Oliver’s progress is being monitored monthly. His brain scans show signs of reduced sugar buildup. His motor skills are now on par with peers. He’s started preschool. His parents say he’s just… a kid again. But the real test? Time. Will this therapy hold? Will the enzyme keep producing? Will his cognitive gains continue? Researchers believe the answer is yes—but they’re not rushing to declare victory. "We’ve seen miracles," said Professor Jones. "Now we have to make sure they last." If this holds, it won’t just be a treatment for Hunter syndrome. It could be a blueprint for treating other lysosomal storage disorders—like Sanfilippo or Hurler syndrome—that also attack the brain. The same tagging technique? It might work for them too.Frequently Asked Questions
How does this gene therapy differ from enzyme replacement like Elaprase?
Elaprase is a weekly IV infusion that helps manage body-wide symptoms but cannot cross the blood-brain barrier, so it doesn’t stop cognitive decline. This new therapy modifies the child’s own stem cells to produce a modified enzyme with a molecular tag that actively targets the brain, offering a one-time, potentially lifelong solution that addresses both physical and neurological symptoms.
Who is eligible for this treatment, and when will it be available?
Currently, the therapy is only available to children under five with severe Hunter syndrome who have not yet suffered irreversible brain damage. A multi-center trial is set to begin in 2026 across the UK, US, and EU, with expanded access expected by 2027. Regulatory approval will depend on long-term safety data from Oliver’s case and the next dozen patients.
Why did this work in Manchester and not elsewhere?
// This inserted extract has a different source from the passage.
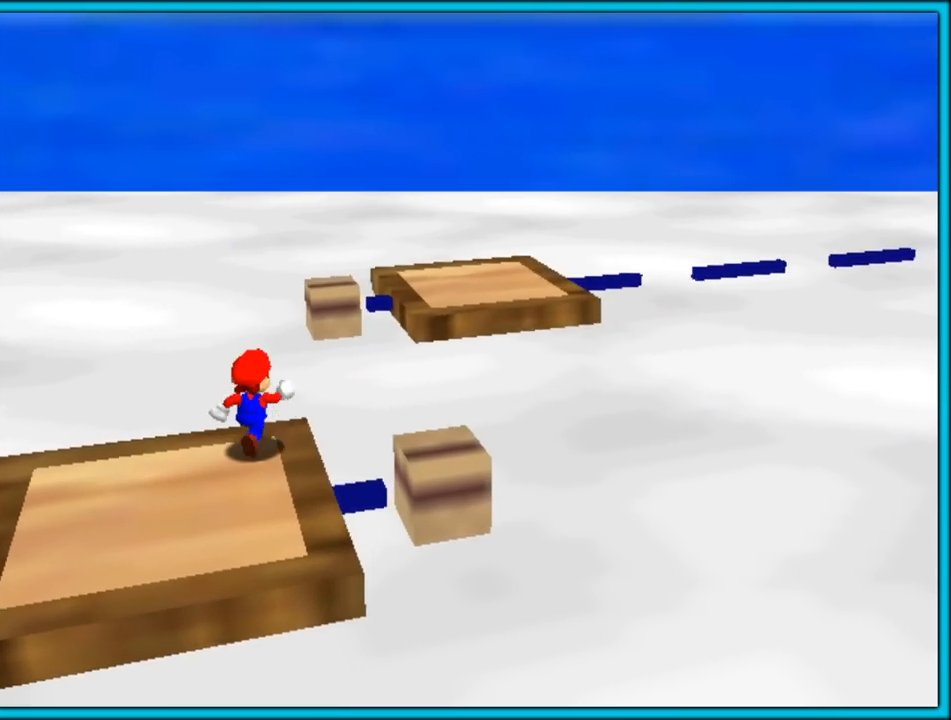
{"dt_ms": 500, "buttons": ["Z"], "left_stick": "up-right", "button_events": [[50, "Z", "down"], [133, "A", "down"], [417, "A", "up"]]}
The University of Manchester team spent over a decade refining the enzyme tag design and stem cell delivery method. While other labs focused on gene editing alone, Manchester’s innovation was adding the specific molecular signal that guides the enzyme into the brain—a breakthrough that required deep collaboration between geneticists, neurologists, and bioengineers.
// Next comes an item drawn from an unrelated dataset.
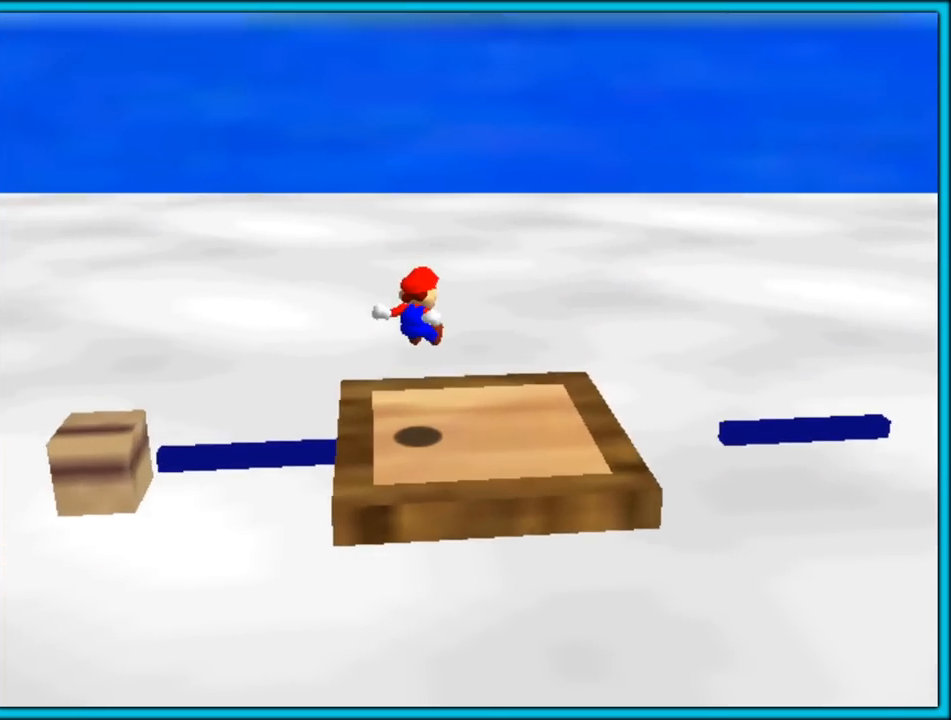
{"dt_ms": 1000, "buttons": [], "left_stick": "center", "button_events": [[17, "C_LEFT", "down"], [167, "C_LEFT", "up"], [483, "C_LEFT", "down"], [617, "C_LEFT", "up"]]}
What are the risks of this therapy?
The procedure carries standard risks of stem cell transplants: infection, graft failure, or immune reactions. There’s also a theoretical risk of unintended gene edits, though the team used a targeted viral vector with no evidence of off-target effects so far. Oliver experienced no serious side effects beyond temporary fatigue after the infusion.
Can girls benefit from this treatment too?
Hunter syndrome is X-linked, so it overwhelmingly affects boys. Girls are typically carriers and rarely show severe symptoms. While the therapy could technically work in girls with rare, severe presentations, current eligibility is focused on boys with classic, early-onset disease—the group most in need.
What’s the long-term outlook for Oliver?
Doctors now believe Oliver has a realistic chance of living a full, independent life—something once unthinkable for children with severe Hunter syndrome. His cognitive and motor milestones are normalizing. If enzyme levels remain stable, he may never need another treatment. His case is now the benchmark for what’s possible.